[[ EXERCISE PASSAGE open ]]
In an embodiment, the tethering assembly is provided by a tie rod system that couples together drive shafts of components of an ESP assembly such that if the two components separate, the tie rod can tether the lower component to the upper component. The tie rod can pass through a coupling shell that rotationally couples the drive shaft of the upper component to the drive shaft of the lower component. In an embodiment, the upper end of the tie rod can be secured to the drive shaft of the upper component. A shaft plug having a center through-hole can be slid over the lower end of the tie rod. The lower end of the tie rod can be secured to a tie rod stop. The shaft plug can then be secured to the drive shaft of the lower component. In this arrangement, the tie rod can slide through the coupling shell and slide through the through-hole in the shaft plug, and the tie rod stop and lower end of the tie rod can slide inside a bore in the drive shaft of the lower component. These sliding relationships are referred to herein as coupling the tethering assembly slidingly to the drive shaft of the lower component. The upper component can then be attached to the lower component, for example by bolts. If the lower component later becomes separated from the upper component (e.g., the bolts fail or loosen), the lower component can fall only until the tie rod and tie rod stop slide up within the bore of the drive shaft of the lower component to a point where the tie rod stop is butted up against the shaft plug. In this way, the tie rod tethers the lower component to the upper component and prevents dropping the lower component down the wellbore.
It is understood that in another embodiment, the location and disposition of the tie rod, the tie rod stop, and the shaft plug can be reversed. In this other embodiment, the lower end of the tie rod can be secured to the drive shaft of the lower component. A shaft plug having a center through-hole can be slid over the upper end of the tie rod, above the plate of the coupling shell. The upper end of the tie rod can be secured to a tie rod stop. The shaft plug can then be secured to the drive shaft of the upper component. In this arrangement, the tie rod can slide through the through-hole in the plate of the coupling shell and the through-hole in the shaft plug, and the tie rod stop and end of the tie rod can slide inside a bore in the drive shaft of the upper component. The upper component can then be attached to the lower component, for example by bolts. In an embodiment, the tie rod can be replaced by a multi-strand cable. In an embodiment, other tethering assemblies may be used to slidingly couple the upper component to the lower component.
Turning now to
In an embodiment, the casing 104 has perforations 140 that allow reservoir fluid 142 to enter the wellbore 102 and flow downstream to the fluid intake 126. The reservoir fluid 142 enters inlet ports 129 of the fluid intake 126, flows from the fluid intake 126 into an inlet of the pump assembly 128, is pumped by the pump assembly 128 to flow out of the pump assembly 128 into the pump discharge 130 up the production tubing string 134 to a wellhead 156 located at the surface 134. In an embodiment, an electric cable 136 is connected to the electric motor 122 and provides electric power from an electric power source located at the surface 158 to the electric motor 122 to cause the electric motor 122 to turn and deliver rotational power to the pump assembly 128. In an embodiment, the electric cable 136 attaches to the electric motor 122 via a motor head or pot head.
[[ EXERCISE PASSAGE closed ]]
[[ SUPPLIED ENTRIES open ]]
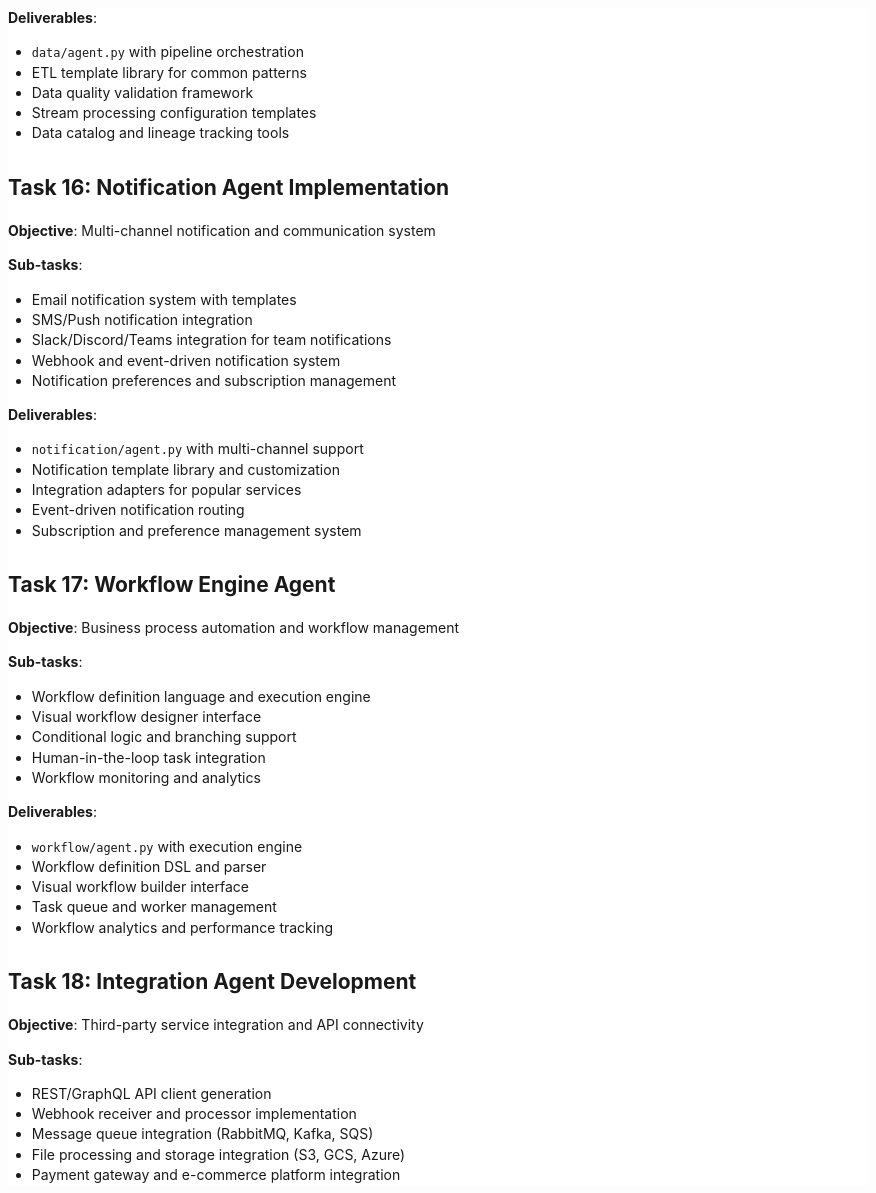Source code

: **Deliverables**:
- `data/agent.py` with pipeline orchestration
- ETL template library for common patterns
- Data quality validation framework
- Stream processing configuration templates
- Data catalog and lineage tracking tools

## Task 16: Notification Agent Implementation

**Objective**: Multi-channel notification and communication system

**Sub-tasks**:
- Email notification system with templates
- SMS/Push notification integration
- Slack/Discord/Teams integration for team notifications
- Webhook and event-driven notification system
- Notification preferences and subscription management

**Deliverables**:
- `notification/agent.py` with multi-channel support
- Notification template library and customization
- Integration adapters for popular services
- Event-driven notification routing
- Subscription and preference management system

## Task 17: Workflow Engine Agent

**Objective**: Business process automation and workflow management

**Sub-tasks**:
- Workflow definition language and execution engine
- Visual workflow designer interface
- Conditional logic and branching support
- Human-in-the-loop task integration
- Workflow monitoring and analytics

**Deliverables**:
- `workflow/agent.py` with execution engine
- Workflow definition DSL and parser
- Visual workflow builder interface
- Task queue and worker management
- Workflow analytics and performance tracking

## Task 18: Integration Agent Development

**Objective**: Third-party service integration and API connectivity

**Sub-tasks**:
- REST/GraphQL API client generation
- Webhook receiver and processor implementation
- Message queue integration (RabbitMQ, Kafka, SQS)
- File processing and storage integration (S3, GCS, Azure)
- Payment gateway and e-commerce platform integration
[[ SUPPLIED ENTRIES closed ]]
→ **JOB A**: Copy the part of the tie rod passage from "Turning now to" to "or pot head." word for word.
→ **JOB B**: Repeat the listing that follows the tie rod passage exactly, and leave the pictures out of your answer.

→ **ANSWER SECTION A**:
Turning now to
In an embodiment, the casing 104 has perforations 140 that allow reservoir fluid 142 to enter the wellbore 102 and flow downstream to the fluid intake 126. The reservoir fluid 142 enters inlet ports 129 of the fluid intake 126, flows from the fluid intake 126 into an inlet of the pump assembly 128, is pumped by the pump assembly 128 to flow out of the pump assembly 128 into the pump discharge 130 up the production tubing string 134 to a wellhead 156 located at the surface 134. In an embodiment, an electric cable 136 is connected to the electric motor 122 and provides electric power from an electric power source located at the surface 158 to the electric motor 122 to cause the electric motor 122 to turn and deliver rotational power to the pump assembly 128. In an embodiment, the electric cable 136 attaches to the electric motor 122 via a motor head or pot head.

→ **ANSWER SECTION B**:
Source code

: **Deliverables**:
- `data/agent.py` with pipeline orchestration
- ETL template library for common patterns
- Data quality validation framework
- Stream processing configuration templates
- Data catalog and lineage tracking tools

## Task 16: Notification Agent Implementation

**Objective**: Multi-channel notification and communication system

**Sub-tasks**:
- Email notification system with templates
- SMS/Push notification integration
- Slack/Discord/Teams integration for team notifications
- Webhook and event-driven notification system
- Notification preferences and subscription management

**Deliverables**:
- `notification/agent.py` with multi-channel support
- Notification template library and customization
- Integration adapters for popular services
- Event-driven notification routing
- Subscription and preference management system

## Task 17: Workflow Engine Agent

**Objective**: Business process automation and workflow management

**Sub-tasks**:
- Workflow definition language and execution engine
- Visual workflow designer interface
- Conditional logic and branching support
- Human-in-the-loop task integration
- Workflow monitoring and analytics

**Deliverables**:
- `workflow/agent.py` with execution engine
- Workflow definition DSL and parser
- Visual workflow builder interface
- Task queue and worker management
- Workflow analytics and performance tracking

## Task 18: Integration Agent Development

**Objective**: Third-party service integration and API connectivity

**Sub-tasks**:
- REST/GraphQL API client generation
- Webhook receiver and processor implementation
- Message queue integration (RabbitMQ, Kafka, SQS)
- File processing and storage integration (S3, GCS, Azure)
- Payment gateway and e-commerce platform integration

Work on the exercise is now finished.